Given a distributive lattice $A$ we can look at $Spec(A)$, whose points are prime ideals and its open sets are given similarly to the Zariski topology on Spec of a ring. That is, the basis of open sets is composed of sets of the form $D(I)=\{p~\mathrm{prime~in~A}:I\nsubseteq p\}$.

So, given a prime ideal, it is not hard to show that its complement is a prime filter. Hence there is a set bijection between the set of prime ideals and the set of prime filters. Does anyone know, if we force this bijection to be a homeomorphism based on the topology on $Spec(A)$, is there a nice description of the open basis elements on the set of prime filters of $A$?

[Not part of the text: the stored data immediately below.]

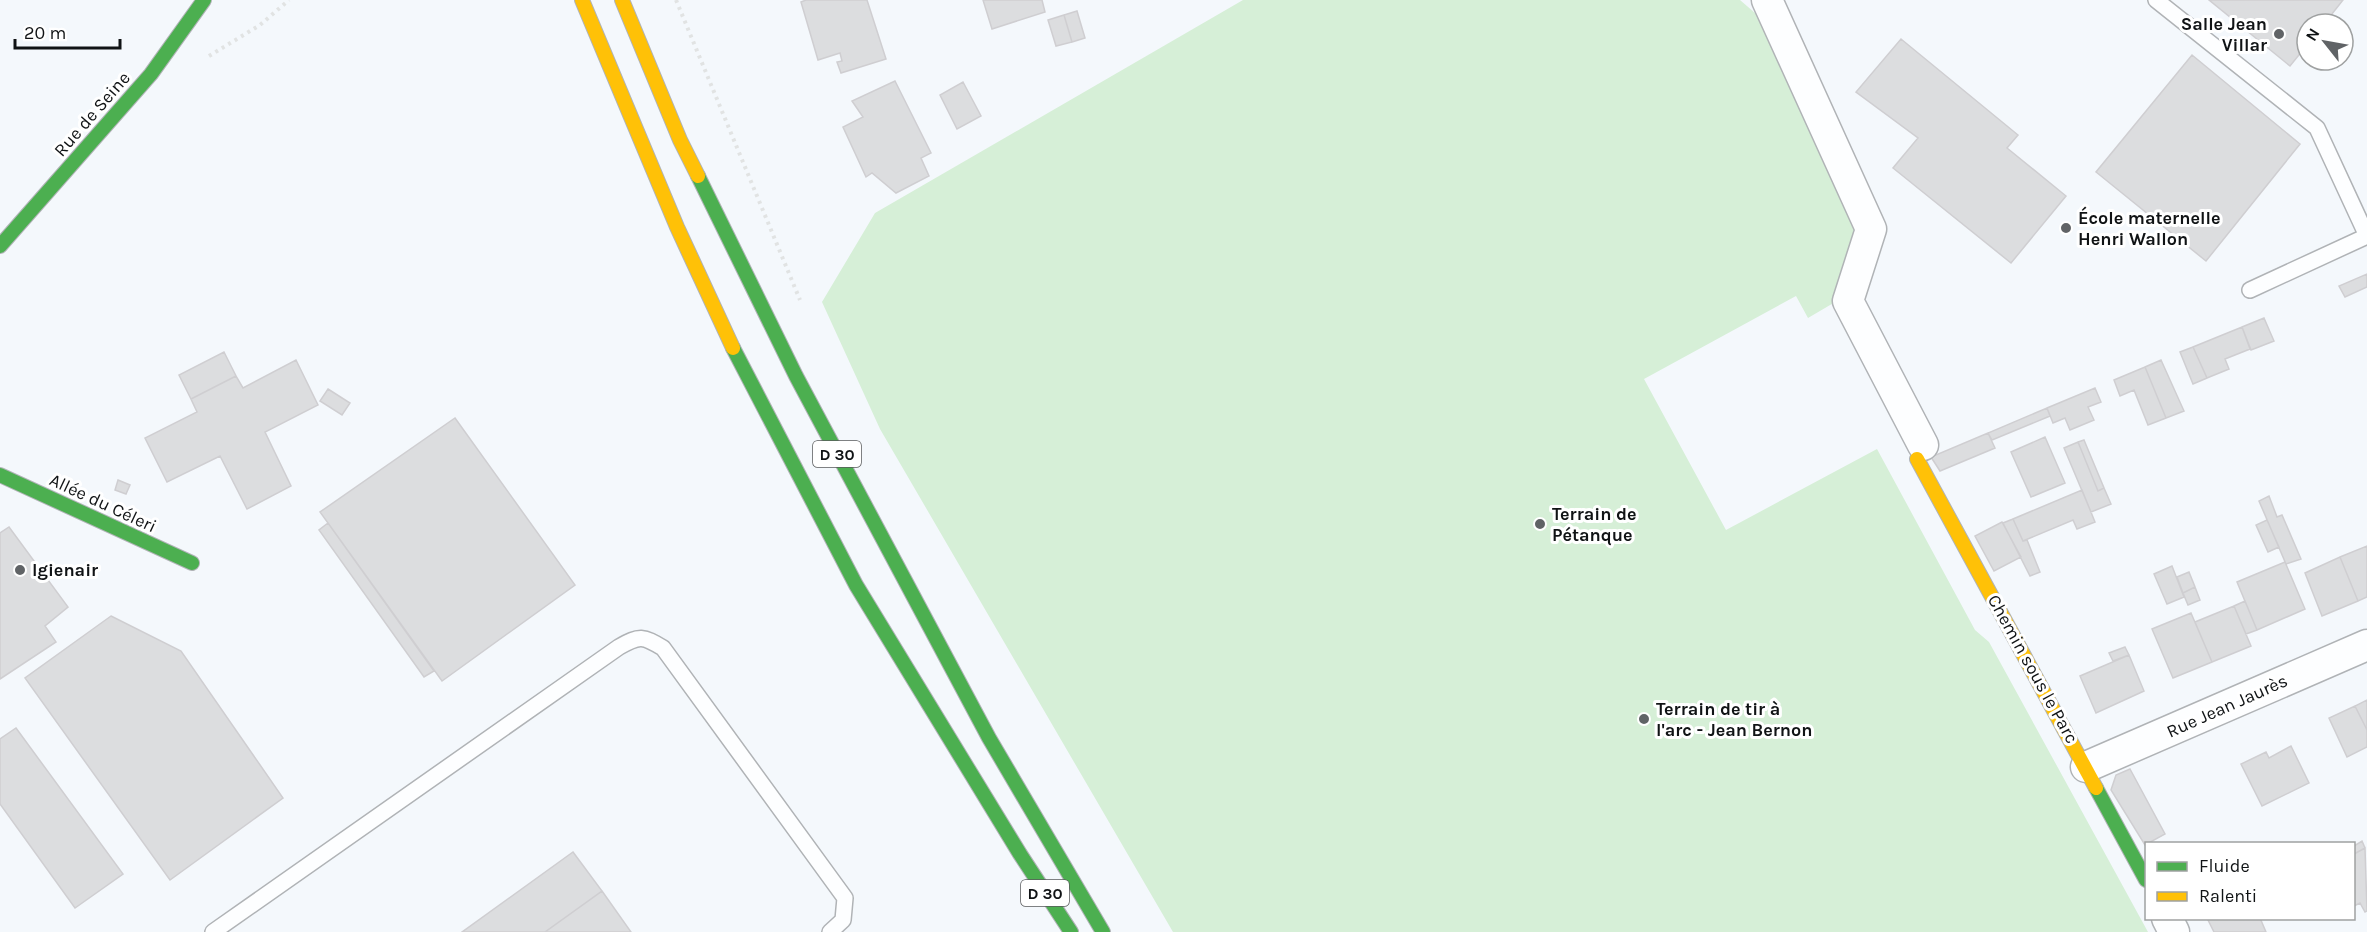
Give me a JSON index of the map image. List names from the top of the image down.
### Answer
{
  "streets": {
    "main road": [
      "Rue de Seine",
      "D 30",
      "Allée du Céleri",
      "Chemin sous le Parc"
    ],
    "street": ["Rue Jean Jaurès"]
  },
  "crossings": [
    ["Chemin sous le Parc", "Rue Jean Jaurès"]
  ],
  "places": [
    "Salle Jean Villar",
    "École maternelle Henri Wallon",
    "Terrain de Pétanque",
    "Igienair",
    "Terrain de tir à l'arc - Jean Bernon"
  ],
  "legend": ["Fluide", "Ralenti"],
  "scale_bar": "20 m",
  "north": "top left"
}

Note: Perhaps this question is purely lattice theory. I guess it depends on your point of view. Please add or remove tags as necessary.

Thanks!

Jon

Answer 1

If you just take the basis of sets $D(I)$ that you gave for the space of prime ideals and transport it via the bijection you gave, you obviously get a basis for the space of prime filters. It consists of the sets $M(I)=\{p \text{ prime filter}:p\cap I\neq\varnothing\}$. Clearly, this $M(I)$ is the union, over all $a\in I$, of the sets that Ben called $D(a)$ in his answer. So his base and mine (which is really yours) generate the same topology. Actually, it seems that your base of $D(I)$'s is not just a base but the whole topology (and therefore the same goes for the $M(I)$'s).

Answer 2

I believe that if $a\in A$, one defines $D(a)$ to be the set of all prime filters containing $a$ and these give the open sets of the topology. More details can be found in Johnstone's Stone Spaces book when he does Stone duality between distributive lattices and coherent spaces.